- _Work instructions_:
• A. In the speech recognition article, rewrite the passage from "This article will" up to and including "interaction by speech.", changing "robot" to "rover".
• B. Pick up the speech recognition tutorial after its final line and keep writing it.

- _Extract to read_:
-- Opening Marker --

Story
In earlier days of computer, interaction with computer was held via punch-cards, trackball, light-gun, keyboards and even via touch screen. All of these devices requires some kind of physical contact to operate them.
With decade-by-decade, new technology improves over the old one. Wireless input devices become popular as they provide clean and less cluttered desk. With the current enhancement in software as well as hardware, a new kind of inputs are possible which are: Visual and Speech Input.
This article will help you to learn Speech Recognition technology provided in Windows 10 IoT Core. At the end of the topic, we will create a robot using Windows 10 IoT Core and Raspberry Pi 2 running Speech Recognition application. This Speech Recognition application enables robot to perform various movement task (for ex: move forward, turn, stop, etc.) based upon user interaction by speech.
New to the Windows 10 IoT Core? or Beginner? refer this link first.
This article was updated on March 30, 2016
What is Speech Recognition?
In single line, Speech Recognition means translation of spoken words into possible equivalent text. Speech Recognition can be divided into main two components: Signal Processing and Speech Decoder. We don’t have to bother with its complexity because Microsoft has already developed solution for that. We just have to use their Speech libraries.
Step 1
Getting Started with Speech Recognition
Let’s start with basic idea:
- Create Speech Recognition Grammar (SRGS Grammar)
- Initialize Speech Recognizer Object and Load Grammar (SpeechRecognizer)

-- Closing Marker --

Entries taken from a collection:
-- Opening Marker --

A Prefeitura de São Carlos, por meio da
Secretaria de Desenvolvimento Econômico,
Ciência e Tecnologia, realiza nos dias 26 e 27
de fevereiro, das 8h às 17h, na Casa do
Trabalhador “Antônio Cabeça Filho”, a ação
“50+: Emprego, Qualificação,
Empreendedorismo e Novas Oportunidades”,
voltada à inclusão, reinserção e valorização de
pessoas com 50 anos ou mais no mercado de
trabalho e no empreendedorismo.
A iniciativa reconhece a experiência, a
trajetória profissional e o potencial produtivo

-- Closing Marker --

- _Responses in order_:
• A.
This article will help you to learn Speech Recognition technology provided in Windows 10 IoT Core. At the end of the topic, we will create a rover using Windows 10 IoT Core and Raspberry Pi 2 running Speech Recognition application. This Speech Recognition application enables rover to perform various movement task (for ex: move forward, turn, stop, etc.) based upon user interaction by speech.

• B.
- Register for Speech Recognizer Events and Create Handler
Create Speech Recognition Grammar
Before starting with speech recognition, we need to understand how we can program Universal Windows App to understand our language or commands. To do so, we need to create Speech Recognition Grammar. Speech Recognition Grammar can be created using SRGS Grammar for Universal Windows App:
- Use XML to create grammar documents that conform to the Speech Recognition Grammar Specification (SRGS) Version 1.0, the W3C standard for speech recognition grammars.
Note: Other possible ways are available in .Net Framework but they are not supported in UWP when this article was written. Which are:
- Author grammars programmatically using members of the GrammarBuilder and Choices classes in the System.Speech.Recognition namespace.
- Use constructors and methods of classes in the System.Speech.Recognition.SrgsGrammar namespace to programmatically create SRGS-compliant grammars.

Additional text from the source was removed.